- _Your instructions_
Word for word, restate the listing that follows and leave out the images.

- _Supplied information_
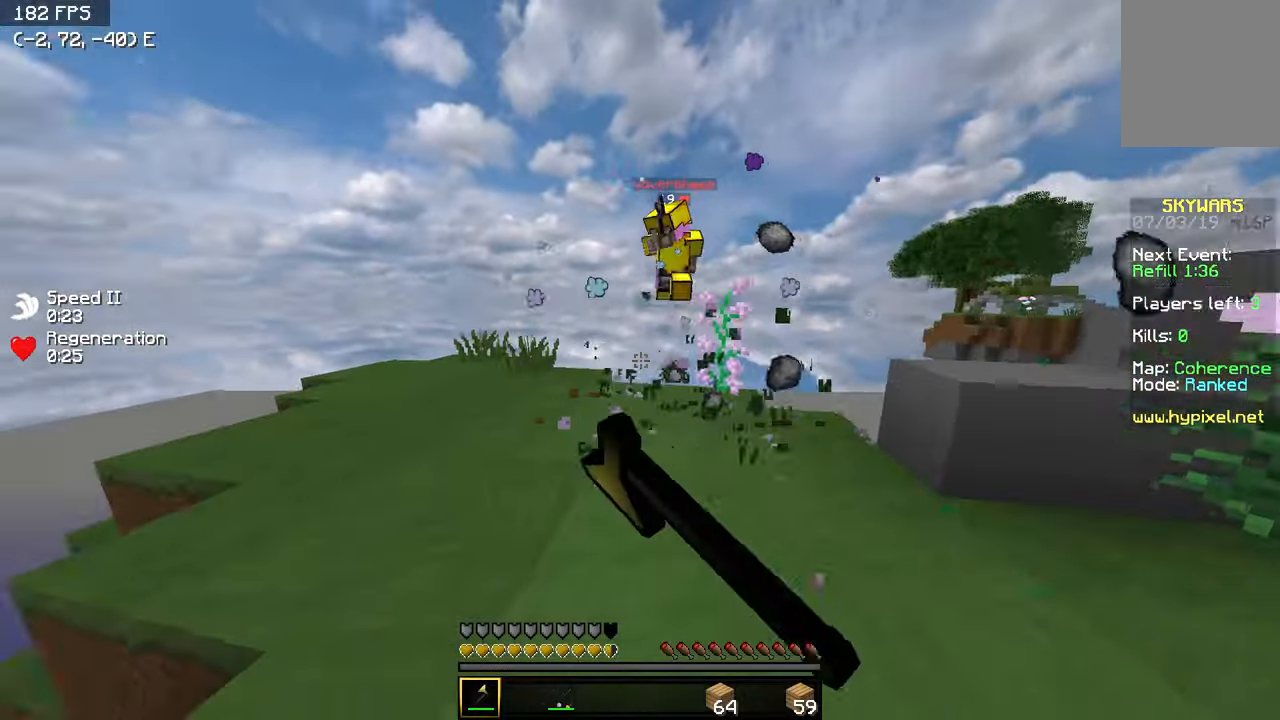
{"keys": ["d", "w"], "events": []}
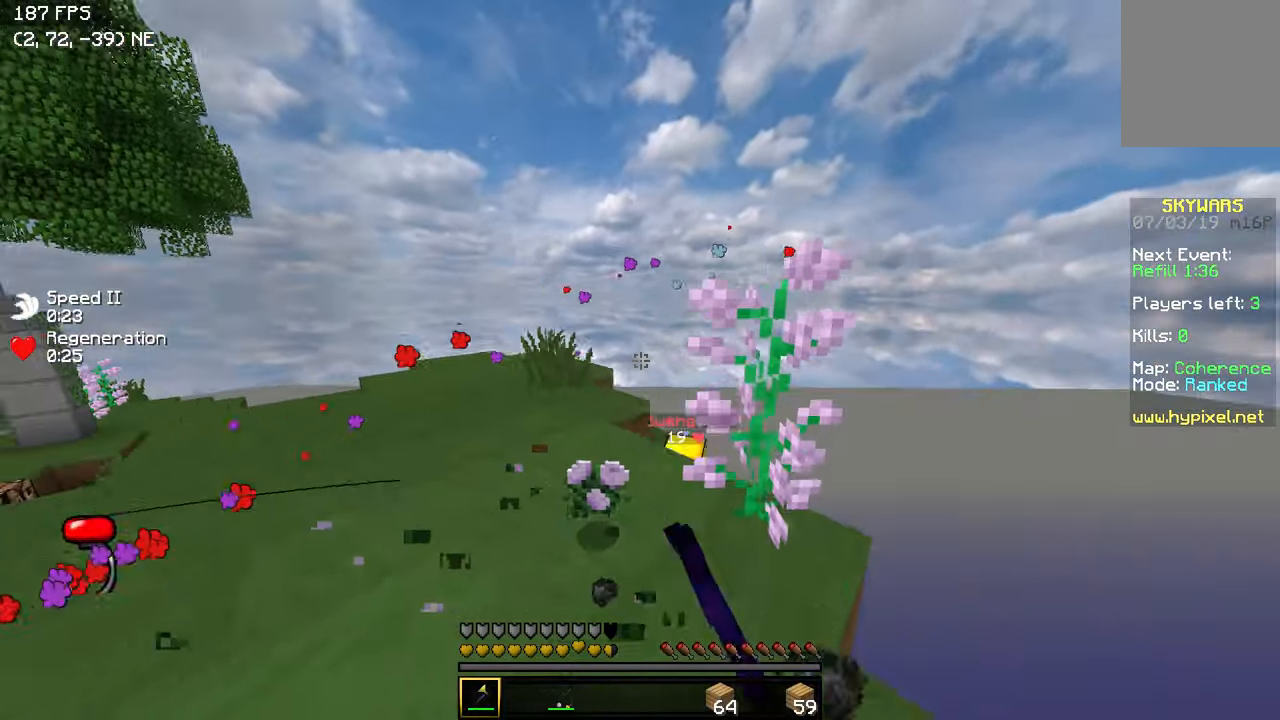
{"keys": ["a", "w"], "events": [[50, "a", "down"], [100, "d", "up"], [250, "a", "up"], [317, "d", "down"], [467, "a", "down"], [500, "d", "up"]]}
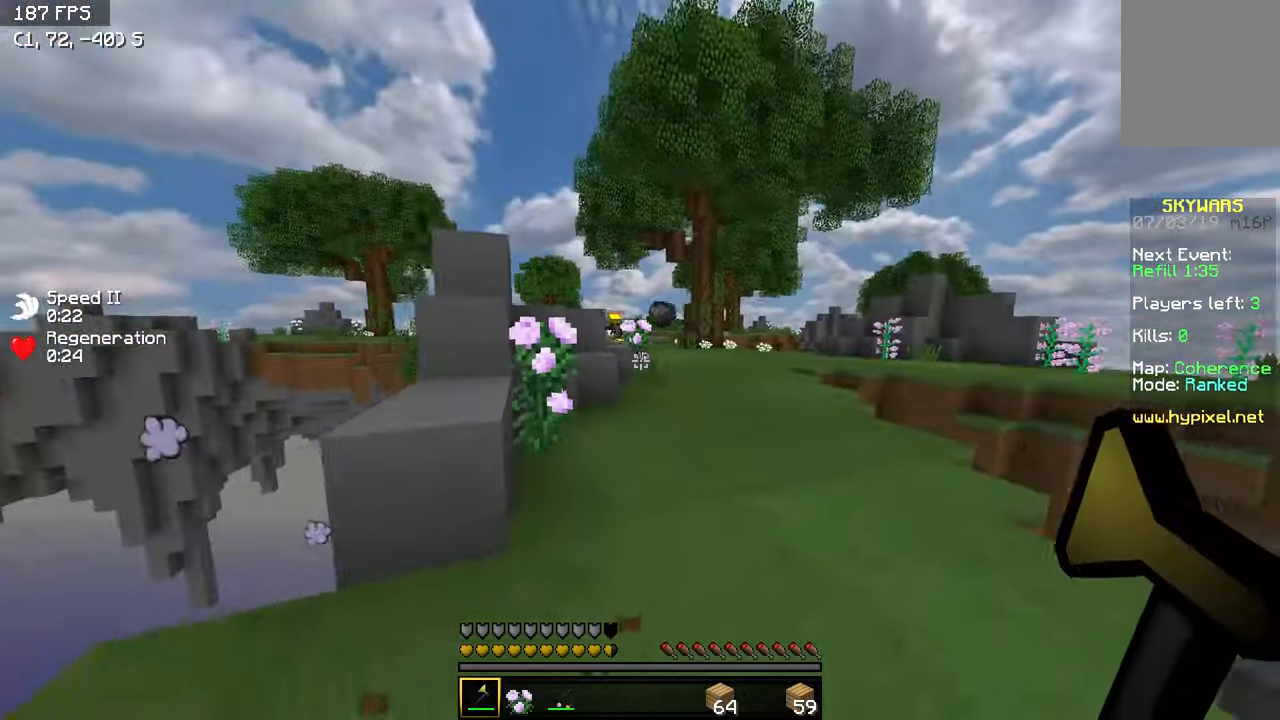
{"keys": ["a", "w"], "events": [[100, "a", "up"], [217, "d", "down"], [467, "a", "down"], [500, "d", "up"]]}
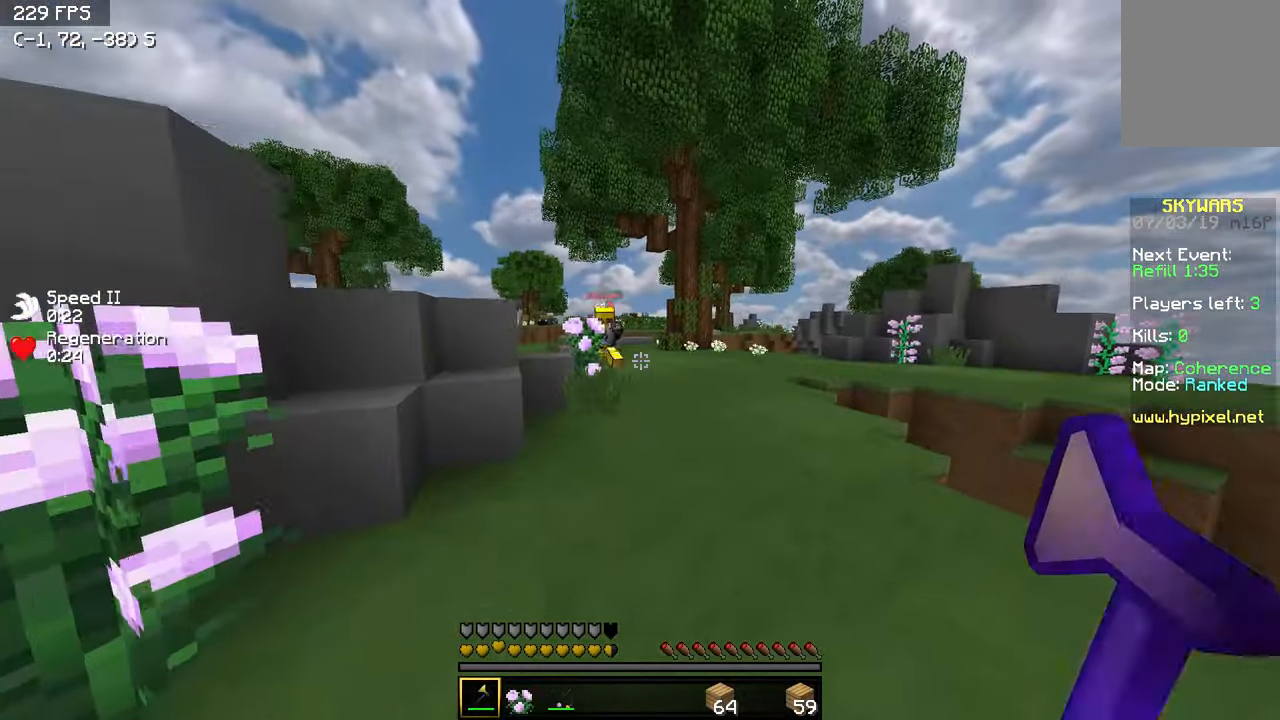
{"keys": ["d", "w"], "events": [[267, "a", "up"], [300, "d", "down"]]}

- _Expected output_
{"keys": ["d", "w"], "events": []}
{"keys": ["a", "w"], "events": [[50, "a", "down"], [100, "d", "up"], [250, "a", "up"], [317, "d", "down"], [467, "a", "down"], [500, "d", "up"]]}
{"keys": ["a", "w"], "events": [[100, "a", "up"], [217, "d", "down"], [467, "a", "down"], [500, "d", "up"]]}
{"keys": ["d", "w"], "events": [[267, "a", "up"], [300, "d", "down"]]}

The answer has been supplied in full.